Direction: Retype the data word for word, from its first line up to and including the line that contains "10: (392, 198)".

*** Dataset excerpts ***

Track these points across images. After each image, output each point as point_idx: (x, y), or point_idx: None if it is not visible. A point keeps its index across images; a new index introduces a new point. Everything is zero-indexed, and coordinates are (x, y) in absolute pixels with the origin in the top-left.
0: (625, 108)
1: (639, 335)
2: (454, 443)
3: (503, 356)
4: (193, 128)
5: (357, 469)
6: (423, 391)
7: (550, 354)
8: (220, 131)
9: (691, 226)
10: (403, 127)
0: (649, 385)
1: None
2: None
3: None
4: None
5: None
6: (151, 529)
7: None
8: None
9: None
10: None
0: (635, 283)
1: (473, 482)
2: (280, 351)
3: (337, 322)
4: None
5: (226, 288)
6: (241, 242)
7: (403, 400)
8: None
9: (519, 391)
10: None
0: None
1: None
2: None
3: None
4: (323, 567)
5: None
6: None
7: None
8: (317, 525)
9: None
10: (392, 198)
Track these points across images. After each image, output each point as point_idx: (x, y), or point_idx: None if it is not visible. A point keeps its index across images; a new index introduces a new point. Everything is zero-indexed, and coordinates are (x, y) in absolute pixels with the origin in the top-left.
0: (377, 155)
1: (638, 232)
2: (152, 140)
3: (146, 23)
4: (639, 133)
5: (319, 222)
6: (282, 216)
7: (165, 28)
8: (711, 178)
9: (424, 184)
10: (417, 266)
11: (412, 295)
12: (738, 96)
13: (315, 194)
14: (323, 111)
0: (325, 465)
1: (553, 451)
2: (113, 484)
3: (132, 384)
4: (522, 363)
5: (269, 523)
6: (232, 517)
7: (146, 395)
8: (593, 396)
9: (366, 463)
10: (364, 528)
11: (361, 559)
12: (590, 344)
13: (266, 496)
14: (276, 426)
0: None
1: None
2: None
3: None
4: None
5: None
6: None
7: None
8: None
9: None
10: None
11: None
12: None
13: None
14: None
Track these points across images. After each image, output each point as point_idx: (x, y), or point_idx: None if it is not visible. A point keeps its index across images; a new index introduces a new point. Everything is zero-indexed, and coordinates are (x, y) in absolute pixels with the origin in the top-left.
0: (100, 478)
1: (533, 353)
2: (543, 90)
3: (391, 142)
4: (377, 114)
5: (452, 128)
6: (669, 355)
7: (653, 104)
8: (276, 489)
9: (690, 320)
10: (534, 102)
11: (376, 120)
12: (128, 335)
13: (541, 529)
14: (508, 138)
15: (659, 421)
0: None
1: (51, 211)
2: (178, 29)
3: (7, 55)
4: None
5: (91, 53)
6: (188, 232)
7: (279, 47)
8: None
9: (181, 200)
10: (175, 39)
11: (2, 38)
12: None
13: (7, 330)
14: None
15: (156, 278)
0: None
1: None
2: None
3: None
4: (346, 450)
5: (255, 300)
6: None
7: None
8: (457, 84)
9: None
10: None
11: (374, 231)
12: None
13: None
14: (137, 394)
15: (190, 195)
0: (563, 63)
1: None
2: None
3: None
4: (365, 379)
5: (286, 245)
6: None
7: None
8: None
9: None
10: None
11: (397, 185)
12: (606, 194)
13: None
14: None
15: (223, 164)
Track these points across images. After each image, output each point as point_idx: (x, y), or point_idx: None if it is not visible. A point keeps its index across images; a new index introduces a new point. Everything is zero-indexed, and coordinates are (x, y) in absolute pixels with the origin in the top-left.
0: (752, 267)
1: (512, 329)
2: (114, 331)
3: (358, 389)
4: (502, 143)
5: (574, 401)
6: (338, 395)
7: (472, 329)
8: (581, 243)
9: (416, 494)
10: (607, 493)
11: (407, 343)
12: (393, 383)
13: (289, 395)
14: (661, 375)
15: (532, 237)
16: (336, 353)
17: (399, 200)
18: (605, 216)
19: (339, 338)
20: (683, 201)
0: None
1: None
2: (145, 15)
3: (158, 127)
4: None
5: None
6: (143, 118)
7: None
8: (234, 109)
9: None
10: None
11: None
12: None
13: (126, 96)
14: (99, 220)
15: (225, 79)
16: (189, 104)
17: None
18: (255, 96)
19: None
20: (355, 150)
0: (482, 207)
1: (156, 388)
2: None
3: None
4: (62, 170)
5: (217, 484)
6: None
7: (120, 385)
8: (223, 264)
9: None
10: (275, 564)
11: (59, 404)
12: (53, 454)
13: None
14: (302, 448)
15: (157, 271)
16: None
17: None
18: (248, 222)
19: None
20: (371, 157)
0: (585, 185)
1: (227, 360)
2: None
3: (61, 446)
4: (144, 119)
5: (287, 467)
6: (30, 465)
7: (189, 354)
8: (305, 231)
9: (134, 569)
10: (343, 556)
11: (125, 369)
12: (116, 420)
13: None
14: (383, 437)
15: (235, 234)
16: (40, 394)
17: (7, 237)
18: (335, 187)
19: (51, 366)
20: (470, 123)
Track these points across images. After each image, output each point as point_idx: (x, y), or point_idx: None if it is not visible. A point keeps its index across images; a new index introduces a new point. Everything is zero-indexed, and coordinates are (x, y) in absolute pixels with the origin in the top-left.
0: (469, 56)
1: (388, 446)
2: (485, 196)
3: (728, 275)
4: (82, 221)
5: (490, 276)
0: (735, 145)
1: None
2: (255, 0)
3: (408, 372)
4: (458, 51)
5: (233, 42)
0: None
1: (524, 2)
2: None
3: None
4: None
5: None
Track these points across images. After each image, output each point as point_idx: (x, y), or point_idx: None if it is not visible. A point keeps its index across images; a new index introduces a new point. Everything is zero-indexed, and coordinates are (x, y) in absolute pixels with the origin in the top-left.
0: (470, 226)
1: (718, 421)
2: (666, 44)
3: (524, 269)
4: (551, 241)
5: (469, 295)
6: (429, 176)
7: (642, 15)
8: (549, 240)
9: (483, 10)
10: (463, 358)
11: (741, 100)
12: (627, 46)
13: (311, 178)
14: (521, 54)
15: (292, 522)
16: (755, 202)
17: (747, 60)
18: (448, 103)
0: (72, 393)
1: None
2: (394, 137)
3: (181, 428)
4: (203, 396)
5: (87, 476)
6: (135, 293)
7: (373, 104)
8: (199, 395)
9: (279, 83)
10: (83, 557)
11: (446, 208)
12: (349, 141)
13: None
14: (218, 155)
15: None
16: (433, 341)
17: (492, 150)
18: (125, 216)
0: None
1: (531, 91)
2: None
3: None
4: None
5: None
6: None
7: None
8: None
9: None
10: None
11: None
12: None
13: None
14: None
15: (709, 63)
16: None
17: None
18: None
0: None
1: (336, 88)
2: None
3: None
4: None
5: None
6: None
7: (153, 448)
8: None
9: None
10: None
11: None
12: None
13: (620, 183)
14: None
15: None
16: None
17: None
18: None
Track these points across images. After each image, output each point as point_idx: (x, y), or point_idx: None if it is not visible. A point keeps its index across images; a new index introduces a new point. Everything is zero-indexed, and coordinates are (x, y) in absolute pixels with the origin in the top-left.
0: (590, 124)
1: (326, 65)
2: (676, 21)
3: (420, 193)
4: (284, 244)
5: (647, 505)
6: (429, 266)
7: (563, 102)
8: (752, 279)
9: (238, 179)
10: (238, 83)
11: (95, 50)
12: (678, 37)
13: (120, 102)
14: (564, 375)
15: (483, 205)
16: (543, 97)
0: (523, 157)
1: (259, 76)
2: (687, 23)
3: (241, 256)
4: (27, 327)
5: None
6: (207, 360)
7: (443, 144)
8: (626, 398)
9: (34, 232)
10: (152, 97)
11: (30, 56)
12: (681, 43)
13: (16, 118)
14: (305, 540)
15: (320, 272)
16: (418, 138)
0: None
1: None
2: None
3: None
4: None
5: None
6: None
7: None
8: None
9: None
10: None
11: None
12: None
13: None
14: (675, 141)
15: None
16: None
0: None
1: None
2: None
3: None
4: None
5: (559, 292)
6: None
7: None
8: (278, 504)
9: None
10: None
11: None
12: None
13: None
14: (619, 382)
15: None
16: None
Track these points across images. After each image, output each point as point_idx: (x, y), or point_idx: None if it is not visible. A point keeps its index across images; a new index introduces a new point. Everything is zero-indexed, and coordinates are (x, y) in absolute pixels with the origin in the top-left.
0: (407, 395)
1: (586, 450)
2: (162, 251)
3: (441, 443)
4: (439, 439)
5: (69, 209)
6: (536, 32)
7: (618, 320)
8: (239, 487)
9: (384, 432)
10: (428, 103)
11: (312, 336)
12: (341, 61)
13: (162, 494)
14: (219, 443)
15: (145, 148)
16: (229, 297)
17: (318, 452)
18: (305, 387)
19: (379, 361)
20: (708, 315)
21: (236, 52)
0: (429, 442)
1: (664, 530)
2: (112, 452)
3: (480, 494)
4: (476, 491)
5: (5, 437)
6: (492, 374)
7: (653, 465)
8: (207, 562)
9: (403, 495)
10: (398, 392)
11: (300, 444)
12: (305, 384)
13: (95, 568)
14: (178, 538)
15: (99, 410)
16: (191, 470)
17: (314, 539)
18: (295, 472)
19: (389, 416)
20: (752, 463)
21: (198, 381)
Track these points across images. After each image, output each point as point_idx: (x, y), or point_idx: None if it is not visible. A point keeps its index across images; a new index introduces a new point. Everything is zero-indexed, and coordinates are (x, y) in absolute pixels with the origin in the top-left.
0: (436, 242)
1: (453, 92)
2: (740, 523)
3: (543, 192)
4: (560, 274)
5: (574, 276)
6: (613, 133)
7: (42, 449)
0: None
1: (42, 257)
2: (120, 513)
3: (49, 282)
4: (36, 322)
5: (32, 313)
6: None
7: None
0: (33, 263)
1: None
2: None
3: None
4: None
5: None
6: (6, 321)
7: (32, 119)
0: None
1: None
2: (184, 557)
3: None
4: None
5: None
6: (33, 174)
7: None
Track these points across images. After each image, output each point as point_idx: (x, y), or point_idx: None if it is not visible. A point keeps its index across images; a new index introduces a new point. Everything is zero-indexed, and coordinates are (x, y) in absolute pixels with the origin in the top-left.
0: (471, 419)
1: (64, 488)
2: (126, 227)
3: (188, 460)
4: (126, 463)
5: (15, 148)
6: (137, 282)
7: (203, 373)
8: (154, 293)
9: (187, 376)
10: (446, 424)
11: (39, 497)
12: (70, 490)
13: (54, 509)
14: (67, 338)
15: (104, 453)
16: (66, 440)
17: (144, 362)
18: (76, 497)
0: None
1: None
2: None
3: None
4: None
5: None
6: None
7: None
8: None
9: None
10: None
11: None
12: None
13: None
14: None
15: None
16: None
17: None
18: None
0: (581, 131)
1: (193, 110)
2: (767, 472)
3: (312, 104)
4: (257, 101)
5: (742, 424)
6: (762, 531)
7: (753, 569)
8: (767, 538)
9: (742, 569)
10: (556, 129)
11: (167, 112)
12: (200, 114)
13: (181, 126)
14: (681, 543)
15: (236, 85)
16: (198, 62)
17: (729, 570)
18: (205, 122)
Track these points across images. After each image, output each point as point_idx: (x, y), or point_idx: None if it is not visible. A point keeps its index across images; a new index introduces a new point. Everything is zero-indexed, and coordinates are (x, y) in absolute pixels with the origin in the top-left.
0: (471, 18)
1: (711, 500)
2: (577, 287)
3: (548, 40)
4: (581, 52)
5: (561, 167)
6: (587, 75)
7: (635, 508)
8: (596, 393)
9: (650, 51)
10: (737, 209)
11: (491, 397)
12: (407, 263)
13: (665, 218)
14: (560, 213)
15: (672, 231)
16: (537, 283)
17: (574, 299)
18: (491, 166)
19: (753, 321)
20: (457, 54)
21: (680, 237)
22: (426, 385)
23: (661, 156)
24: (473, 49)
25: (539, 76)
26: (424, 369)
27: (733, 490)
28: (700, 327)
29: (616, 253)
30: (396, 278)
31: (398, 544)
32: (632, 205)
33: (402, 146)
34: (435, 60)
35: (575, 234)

***

Exercise result:
Track these points across images. After each image, output each point as point_idx: (x, y), or point_idx: None if it is not visible. A point keeps its index across images; a new index introduces a new point. Everything is zero-indexed, and coordinates are (x, y) in absolute pixels with the origin in the top-left.
0: (625, 108)
1: (639, 335)
2: (454, 443)
3: (503, 356)
4: (193, 128)
5: (357, 469)
6: (423, 391)
7: (550, 354)
8: (220, 131)
9: (691, 226)
10: (403, 127)
0: (649, 385)
1: None
2: None
3: None
4: None
5: None
6: (151, 529)
7: None
8: None
9: None
10: None
0: (635, 283)
1: (473, 482)
2: (280, 351)
3: (337, 322)
4: None
5: (226, 288)
6: (241, 242)
7: (403, 400)
8: None
9: (519, 391)
10: None
0: None
1: None
2: None
3: None
4: (323, 567)
5: None
6: None
7: None
8: (317, 525)
9: None
10: (392, 198)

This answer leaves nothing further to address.